-------- Trecho apresentado --------

Porto Alegre é a primeira cidade brasileira a receber uma grande exposição dedicada à Arte Povera (Arte Pobre, em tradução livre), um dos mais emblemáticos movimentos artísticos italianos da segunda metade do século XX. Limites Sem Limites. Desenhos e Traços da Arte Povera, a quinta mostra do calendário de 2014 da Fundação Iberê Camargo, apresentará, pela primeira vez na história, um recorte que revela como os artistas do movimento entenderam a prática do desenho.
O norte conceitual da exibição foi escolhido pelo curador Gianfranco Maraniello, diretor do MAMbo – Museu de Arte Moderna de Bolonha. De 22 de agosto e 2 de novembro, o terceiro e o quarto andares da Fundação, além do vão do átrio, serão ocupados com 25 obras de 12 artistas do grupo original da corrente artística que, no final da década de 1960, quando a Itália havia acabado de se recuperar dos efeitos devastadores da Segunda Guerra Mundial e passava por grandes transformações sociais, tentaram quebrar a dicotomia entre a arte e a vida, principalmente através da criação de instalações feitas a partir de materiais do cotidiano.

--------

:: Tarefas a realizar ::
1. Copie o texto sobre a exposição de Arte Povera de "Porto Alegre é" até "prática do desenho.".
2. De acordo com o texto sobre a exposição de Arte Povera, quem escolheu o norte conceitual da exibição?
Os registros que vêm a seguir são um material independente do texto.

-------- Registros fornecidos --------

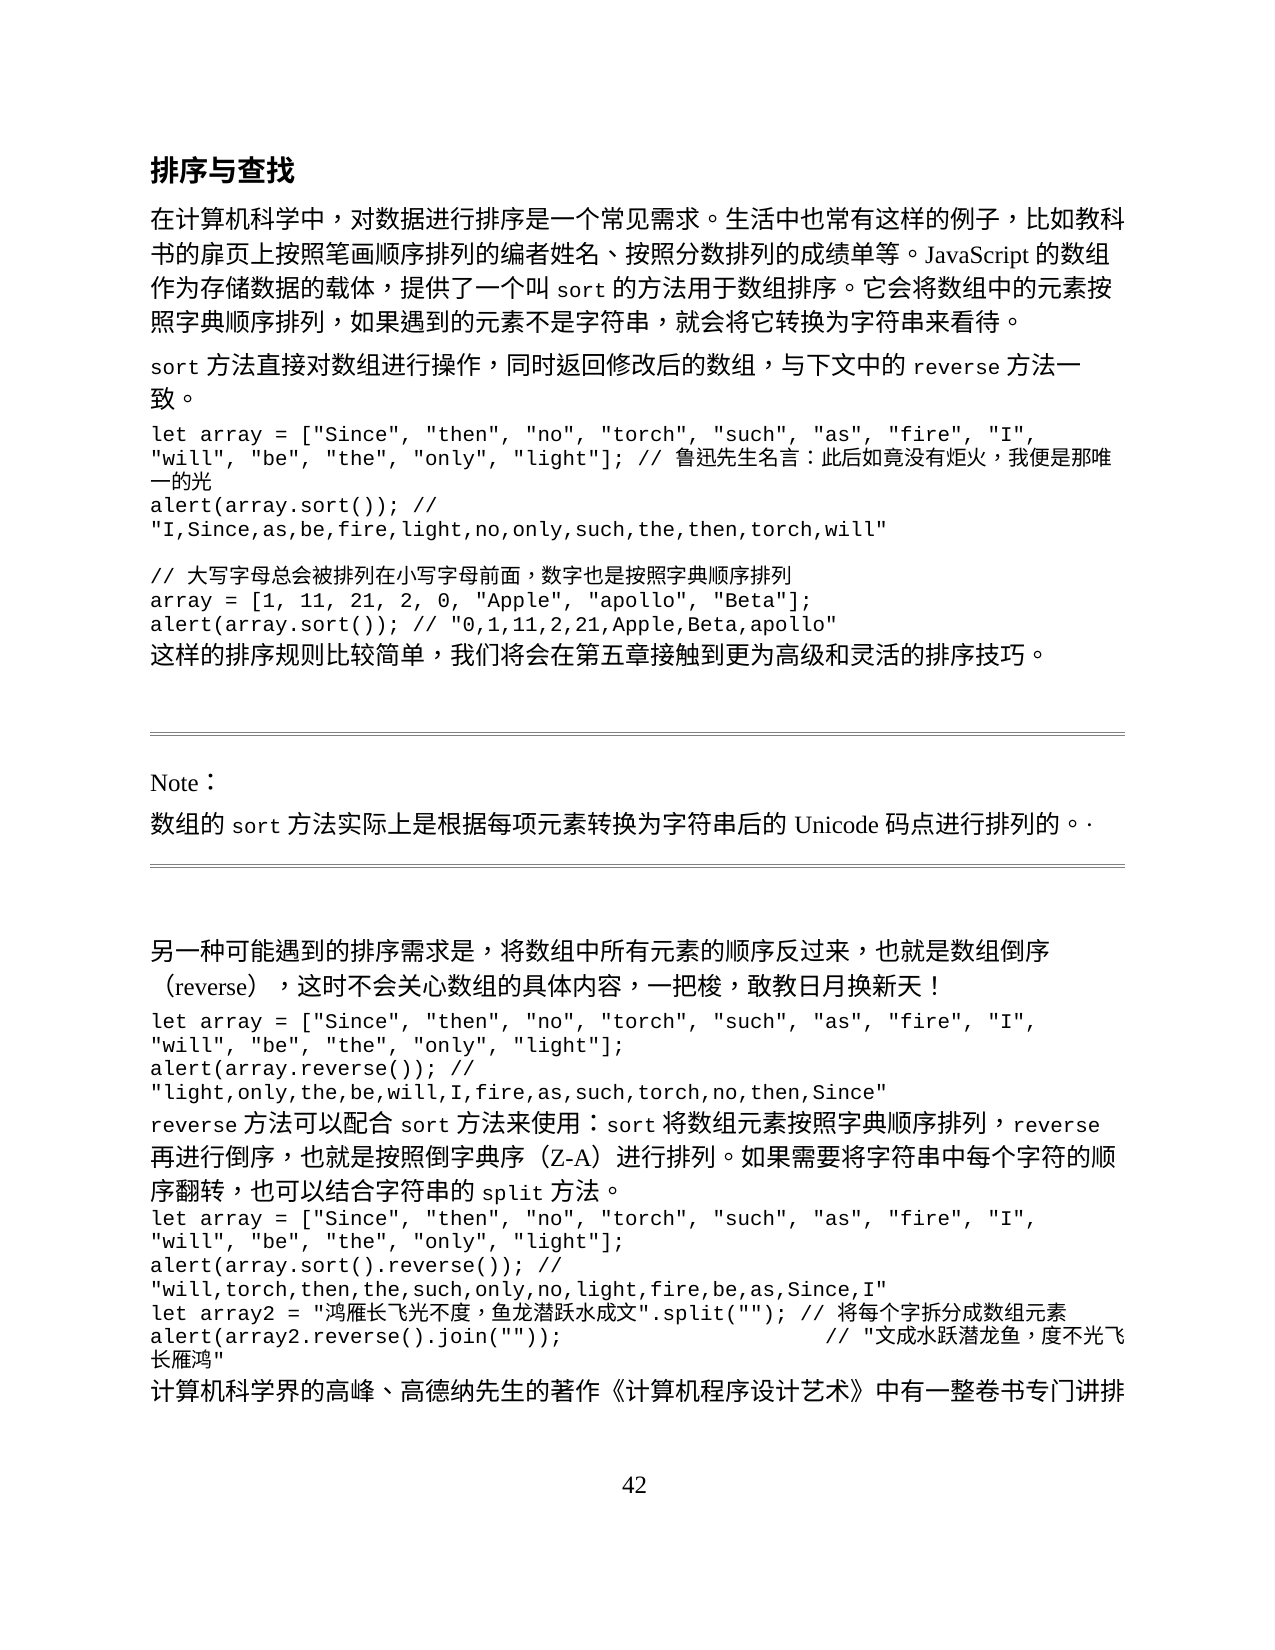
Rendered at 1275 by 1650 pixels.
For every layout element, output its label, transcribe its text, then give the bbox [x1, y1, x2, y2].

text let array = ["Since", "then", "no", "torch", "such", "as", "fire", "I", "will", "be", "the", "only", "light"]; // 鲁迅先生名言：此后如竟没有炬火，我便是那唯一的光 [150, 424, 1125, 495]
text reverse 方法可以配合 sort 方法来使用：sort 将数组元素按照字典顺序排列，reverse 再进行倒序，也就是按照倒字典序（Z-A）进行排列。如果需要将字符串中每个字符的顺序翻转，也可以结合字符串的 split 方法。 [150, 1106, 1125, 1208]
text 在计算机科学中，对数据进行排序是一个常见需求。生活中也常有这样的例子，比如教科书的扉页上按照笔画顺序排列的编者姓名、按照分数排列的成绩单等。JavaScript 的数组作为存储数据的载体，提供了一个叫 sort 的方法用于数组排序。它会将数组中的元素按照字典顺序排列，如果遇到的元素不是字符串，就会将它转换为字符串来看待。 [150, 202, 1125, 338]
text sort 方法直接对数组进行操作，同时返回修改后的数组，与下文中的 reverse 方法一致。 [150, 347, 1125, 416]
text array = [1, 11, 21, 2, 0, "Apple", "apollo", "Beta"]; [150, 590, 1125, 614]
text 计算机科学界的高峰、高德纳先生的著作《计算机程序设计艺术》中有一整卷书专门讲排 [150, 1373, 1125, 1407]
text let array = ["Since", "then", "no", "torch", "such", "as", "fire", "I", "will", "be", "the", "only", "light"]; [150, 1208, 1125, 1255]
text 数组的 sort 方法实际上是根据每项元素转换为字符串后的 Unicode 码点进行排列的。· [150, 807, 1125, 841]
text alert(array.sort().reverse()); // "will,torch,then,the,such,only,no,light,fire,be,as,Since,I" [150, 1255, 1125, 1302]
text 这样的排序规则比较简单，我们将会在第五章接触到更为高级和灵活的排序技巧。 [150, 637, 1125, 671]
text alert(array2.reverse().join("")); // "文成水跃潜龙鱼，度不光飞长雁鸿" [150, 1326, 1125, 1373]
text // 大写字母总会被排列在小写字母前面，数字也是按照字典顺序排列 [150, 566, 1125, 590]
text alert(array.sort()); // "0,1,11,2,21,Apple,Beta,apollo" [150, 614, 1125, 637]
text let array2 = "鸿雁长飞光不度，鱼龙潜跃水成文".split(""); // 将每个字拆分成数组元素 [150, 1302, 1125, 1326]
text alert(array.reverse()); // "light,only,the,be,will,I,fire,as,such,torch,no,then,Since" [150, 1058, 1125, 1106]
text 另一种可能遇到的排序需求是，将数组中所有元素的顺序反过来，也就是数组倒序（reverse），这时不会关心数组的具体内容，一把梭，敢教日月换新天！ [150, 934, 1125, 1002]
text let array = ["Since", "then", "no", "torch", "such", "as", "fire", "I", "will", "be", "the", "only", "light"]; [150, 1011, 1125, 1058]
text alert(array.sort()); // "I,Since,as,be,fire,light,no,only,such,the,then,torch,will" [150, 495, 1125, 543]
text Note： [150, 764, 1125, 798]
subtitle 排序与查找 [150, 150, 1125, 190]
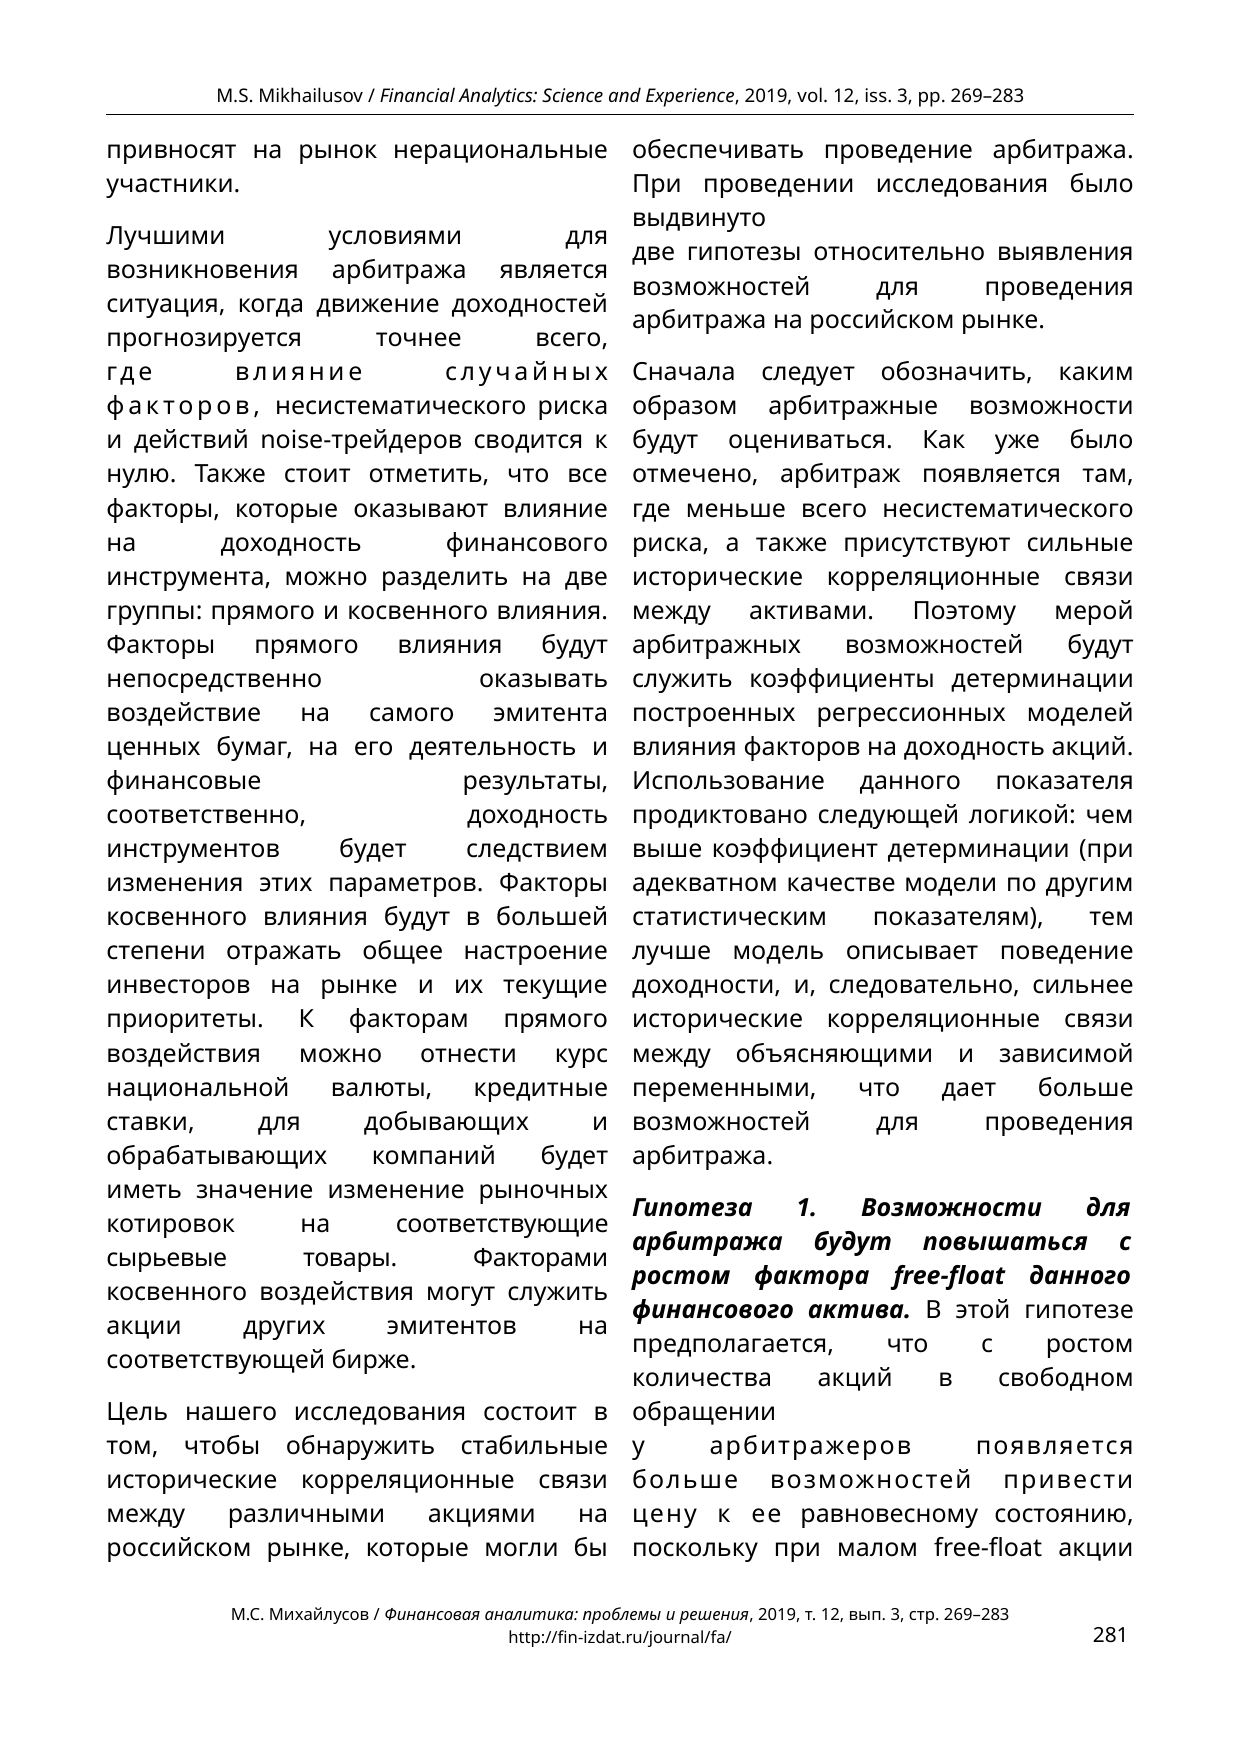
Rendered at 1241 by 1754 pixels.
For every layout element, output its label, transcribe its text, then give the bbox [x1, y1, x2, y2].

text Гипотеза 1. Возможности для арбитража будут повышаться с ростом фактора free-float данного финансового актива. В этой гипотезе предполагается, что с ростом количества акций в свободном обращении у арбитражеров появляется больше возможностей привести цену к ее равновесному состоянию, поскольку при малом free-float акции [632, 1189, 1134, 1564]
text Лучшими условиями для возникновения арбитража является ситуация, когда движение доходностей прогнозируется точнее всего, где влияние случайных факторов, несистематического риска и действий noise-трейдеров сводится к нулю. Также стоит отметить, что все факторы, которые оказывают влияние на доходность финансового инструмента, можно разделить на две группы: прямого и косвенного влияния. Факторы прямого влияния будут непосредственно оказывать воздействие на самого эмитента ценных бумаг, на его деятельность и финансовые результаты, соответственно, доходность инструментов будет следствием изменения этих параметров. Факторы косвенного влияния будут в большей степени отражать общее настроение инвесторов на рынке и их текущие приоритеты. К факторам прямого воздействия можно отнести курс национальной валюты, кредитные ставки, для добывающих и обрабатывающих компаний будет иметь значение изменение рыночных котировок на соответствующие сырьевые товары. Факторами косвенного воздействия могут служить акции других эмитентов на соответствующей бирже. [106, 218, 608, 1376]
text обеспечивать проведение арбитража. При проведении исследования было выдвинуто две гипотезы относительно выявления возможностей для проведения арбитража на российском рынке. [632, 132, 1134, 336]
text Цель нашего исследования состоит в том, чтобы обнаружить стабильные исторические корреляционные связи между различными акциями на российском рынке, которые могли бы [106, 1393, 608, 1564]
text привносят на рынок нерациональные участники. [106, 132, 608, 200]
text Сначала следует обозначить, каким образом арбитражные возможности будут оцениваться. Как уже было отмечено, арбитраж появляется там, где меньше всего несистематического риска, а также присутствуют сильные исторические корреляционные связи между активами. Поэтому мерой арбитражных возможностей будут служить коэффициенты детерминации построенных регрессионных моделей влияния факторов на доходность акций. Использование данного показателя продиктовано следующей логикой: чем выше коэффициент детерминации (при адекватном качестве модели по другим статистическим показателям), тем лучше модель описывает поведение доходности, и, следовательно, сильнее исторические корреляционные связи между объясняющими и зависимой переменными, что дает больше возможностей для проведения арбитража. [632, 354, 1134, 1171]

--------

:: Respostas por tarefa ::
1.
Porto Alegre é a primeira cidade brasileira a receber uma grande exposição dedicada à Arte Povera (Arte Pobre, em tradução livre), um dos mais emblemáticos movimentos artísticos italianos da segunda metade do século XX. Limites Sem Limites. Desenhos e Traços da Arte Povera, a quinta mostra do calendário de 2014 da Fundação Iberê Camargo, apresentará, pela primeira vez na história, um recorte que revela como os artistas do movimento entenderam a prática do desenho.

2. O curador Gianfranco Maraniello, diretor do MAMbo – Museu de Arte Moderna de Bolonha.